- _What you have to do_
Quote the whole listing word for word, please.

= Beginning of Section =

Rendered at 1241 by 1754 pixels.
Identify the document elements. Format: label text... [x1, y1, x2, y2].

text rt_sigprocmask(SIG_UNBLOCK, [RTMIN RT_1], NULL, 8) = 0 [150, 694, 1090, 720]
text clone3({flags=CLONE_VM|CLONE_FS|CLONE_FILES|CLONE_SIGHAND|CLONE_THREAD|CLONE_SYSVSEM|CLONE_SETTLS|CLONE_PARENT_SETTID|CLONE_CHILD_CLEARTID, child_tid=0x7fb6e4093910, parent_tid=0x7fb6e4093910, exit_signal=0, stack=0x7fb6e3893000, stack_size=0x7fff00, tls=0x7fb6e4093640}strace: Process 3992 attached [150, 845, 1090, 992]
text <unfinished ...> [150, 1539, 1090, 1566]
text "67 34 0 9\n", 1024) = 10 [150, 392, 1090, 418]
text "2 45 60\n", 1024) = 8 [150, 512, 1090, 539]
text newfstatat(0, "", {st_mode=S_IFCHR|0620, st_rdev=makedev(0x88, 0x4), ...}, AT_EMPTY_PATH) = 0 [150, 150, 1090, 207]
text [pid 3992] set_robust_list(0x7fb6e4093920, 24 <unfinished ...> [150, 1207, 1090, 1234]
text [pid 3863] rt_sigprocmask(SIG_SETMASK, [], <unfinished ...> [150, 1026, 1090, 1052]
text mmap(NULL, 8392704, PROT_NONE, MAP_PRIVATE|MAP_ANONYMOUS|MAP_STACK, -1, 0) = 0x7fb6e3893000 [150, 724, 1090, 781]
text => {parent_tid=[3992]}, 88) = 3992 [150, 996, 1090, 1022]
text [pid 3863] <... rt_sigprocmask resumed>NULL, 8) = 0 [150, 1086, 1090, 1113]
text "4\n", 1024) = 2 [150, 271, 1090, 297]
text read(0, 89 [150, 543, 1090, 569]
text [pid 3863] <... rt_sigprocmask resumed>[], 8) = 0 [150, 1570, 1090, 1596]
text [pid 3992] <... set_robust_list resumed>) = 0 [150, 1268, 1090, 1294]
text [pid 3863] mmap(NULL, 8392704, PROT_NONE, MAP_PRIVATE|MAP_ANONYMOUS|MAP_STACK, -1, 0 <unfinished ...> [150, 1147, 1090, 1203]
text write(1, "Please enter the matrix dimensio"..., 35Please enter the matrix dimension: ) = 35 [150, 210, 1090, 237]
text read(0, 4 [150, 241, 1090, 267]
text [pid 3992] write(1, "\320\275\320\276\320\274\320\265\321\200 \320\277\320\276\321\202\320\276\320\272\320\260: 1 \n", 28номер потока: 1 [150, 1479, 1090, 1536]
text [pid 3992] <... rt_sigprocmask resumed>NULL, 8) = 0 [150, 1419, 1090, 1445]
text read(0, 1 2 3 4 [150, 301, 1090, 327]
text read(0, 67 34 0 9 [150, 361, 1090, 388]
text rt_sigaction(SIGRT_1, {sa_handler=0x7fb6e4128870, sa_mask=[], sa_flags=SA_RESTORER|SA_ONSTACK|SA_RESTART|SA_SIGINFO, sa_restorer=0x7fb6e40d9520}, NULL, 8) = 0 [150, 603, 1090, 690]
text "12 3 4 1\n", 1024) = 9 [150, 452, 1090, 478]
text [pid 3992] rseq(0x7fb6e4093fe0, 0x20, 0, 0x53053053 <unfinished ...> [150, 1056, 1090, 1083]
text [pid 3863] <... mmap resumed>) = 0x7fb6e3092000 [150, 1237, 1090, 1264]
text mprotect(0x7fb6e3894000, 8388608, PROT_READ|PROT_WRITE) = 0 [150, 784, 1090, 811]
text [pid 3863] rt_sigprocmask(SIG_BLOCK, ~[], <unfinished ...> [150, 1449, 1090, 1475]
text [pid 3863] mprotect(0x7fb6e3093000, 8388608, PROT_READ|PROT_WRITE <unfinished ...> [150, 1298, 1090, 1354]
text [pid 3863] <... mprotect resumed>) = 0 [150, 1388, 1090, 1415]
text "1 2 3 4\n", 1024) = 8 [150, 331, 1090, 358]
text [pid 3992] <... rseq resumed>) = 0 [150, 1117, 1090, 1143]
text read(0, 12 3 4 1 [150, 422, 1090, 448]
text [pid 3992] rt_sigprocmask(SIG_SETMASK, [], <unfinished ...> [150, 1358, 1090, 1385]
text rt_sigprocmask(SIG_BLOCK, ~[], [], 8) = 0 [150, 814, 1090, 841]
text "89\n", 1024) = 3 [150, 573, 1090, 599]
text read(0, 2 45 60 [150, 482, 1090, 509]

= End of Section =

- _Exercise output_
Rendered at 1241 by 1754 pixels.
Identify the document elements. Format: label text... [x1, y1, x2, y2].

text rt_sigprocmask(SIG_UNBLOCK, [RTMIN RT_1], NULL, 8) = 0 [150, 694, 1090, 720]
text clone3({flags=CLONE_VM|CLONE_FS|CLONE_FILES|CLONE_SIGHAND|CLONE_THREAD|CLONE_SYSVSEM|CLONE_SETTLS|CLONE_PARENT_SETTID|CLONE_CHILD_CLEARTID, child_tid=0x7fb6e4093910, parent_tid=0x7fb6e4093910, exit_signal=0, stack=0x7fb6e3893000, stack_size=0x7fff00, tls=0x7fb6e4093640}strace: Process 3992 attached [150, 845, 1090, 992]
text <unfinished ...> [150, 1539, 1090, 1566]
text "67 34 0 9\n", 1024) = 10 [150, 392, 1090, 418]
text "2 45 60\n", 1024) = 8 [150, 512, 1090, 539]
text newfstatat(0, "", {st_mode=S_IFCHR|0620, st_rdev=makedev(0x88, 0x4), ...}, AT_EMPTY_PATH) = 0 [150, 150, 1090, 207]
text [pid 3992] set_robust_list(0x7fb6e4093920, 24 <unfinished ...> [150, 1207, 1090, 1234]
text [pid 3863] rt_sigprocmask(SIG_SETMASK, [], <unfinished ...> [150, 1026, 1090, 1052]
text mmap(NULL, 8392704, PROT_NONE, MAP_PRIVATE|MAP_ANONYMOUS|MAP_STACK, -1, 0) = 0x7fb6e3893000 [150, 724, 1090, 781]
text => {parent_tid=[3992]}, 88) = 3992 [150, 996, 1090, 1022]
text [pid 3863] <... rt_sigprocmask resumed>NULL, 8) = 0 [150, 1086, 1090, 1113]
text "4\n", 1024) = 2 [150, 271, 1090, 297]
text read(0, 89 [150, 543, 1090, 569]
text [pid 3863] <... rt_sigprocmask resumed>[], 8) = 0 [150, 1570, 1090, 1596]
text [pid 3992] <... set_robust_list resumed>) = 0 [150, 1268, 1090, 1294]
text [pid 3863] mmap(NULL, 8392704, PROT_NONE, MAP_PRIVATE|MAP_ANONYMOUS|MAP_STACK, -1, 0 <unfinished ...> [150, 1147, 1090, 1203]
text write(1, "Please enter the matrix dimensio"..., 35Please enter the matrix dimension: ) = 35 [150, 210, 1090, 237]
text read(0, 4 [150, 241, 1090, 267]
text [pid 3992] write(1, "\320\275\320\276\320\274\320\265\321\200 \320\277\320\276\321\202\320\276\320\272\320\260: 1 \n", 28номер потока: 1 [150, 1479, 1090, 1536]
text [pid 3992] <... rt_sigprocmask resumed>NULL, 8) = 0 [150, 1419, 1090, 1445]
text read(0, 1 2 3 4 [150, 301, 1090, 327]
text read(0, 67 34 0 9 [150, 361, 1090, 388]
text rt_sigaction(SIGRT_1, {sa_handler=0x7fb6e4128870, sa_mask=[], sa_flags=SA_RESTORER|SA_ONSTACK|SA_RESTART|SA_SIGINFO, sa_restorer=0x7fb6e40d9520}, NULL, 8) = 0 [150, 603, 1090, 690]
text "12 3 4 1\n", 1024) = 9 [150, 452, 1090, 478]
text [pid 3992] rseq(0x7fb6e4093fe0, 0x20, 0, 0x53053053 <unfinished ...> [150, 1056, 1090, 1083]
text [pid 3863] <... mmap resumed>) = 0x7fb6e3092000 [150, 1237, 1090, 1264]
text mprotect(0x7fb6e3894000, 8388608, PROT_READ|PROT_WRITE) = 0 [150, 784, 1090, 811]
text [pid 3863] rt_sigprocmask(SIG_BLOCK, ~[], <unfinished ...> [150, 1449, 1090, 1475]
text [pid 3863] mprotect(0x7fb6e3093000, 8388608, PROT_READ|PROT_WRITE <unfinished ...> [150, 1298, 1090, 1354]
text [pid 3863] <... mprotect resumed>) = 0 [150, 1388, 1090, 1415]
text "1 2 3 4\n", 1024) = 8 [150, 331, 1090, 358]
text [pid 3992] <... rseq resumed>) = 0 [150, 1117, 1090, 1143]
text read(0, 12 3 4 1 [150, 422, 1090, 448]
text [pid 3992] rt_sigprocmask(SIG_SETMASK, [], <unfinished ...> [150, 1358, 1090, 1385]
text rt_sigprocmask(SIG_BLOCK, ~[], [], 8) = 0 [150, 814, 1090, 841]
text "89\n", 1024) = 3 [150, 573, 1090, 599]
text read(0, 2 45 60 [150, 482, 1090, 509]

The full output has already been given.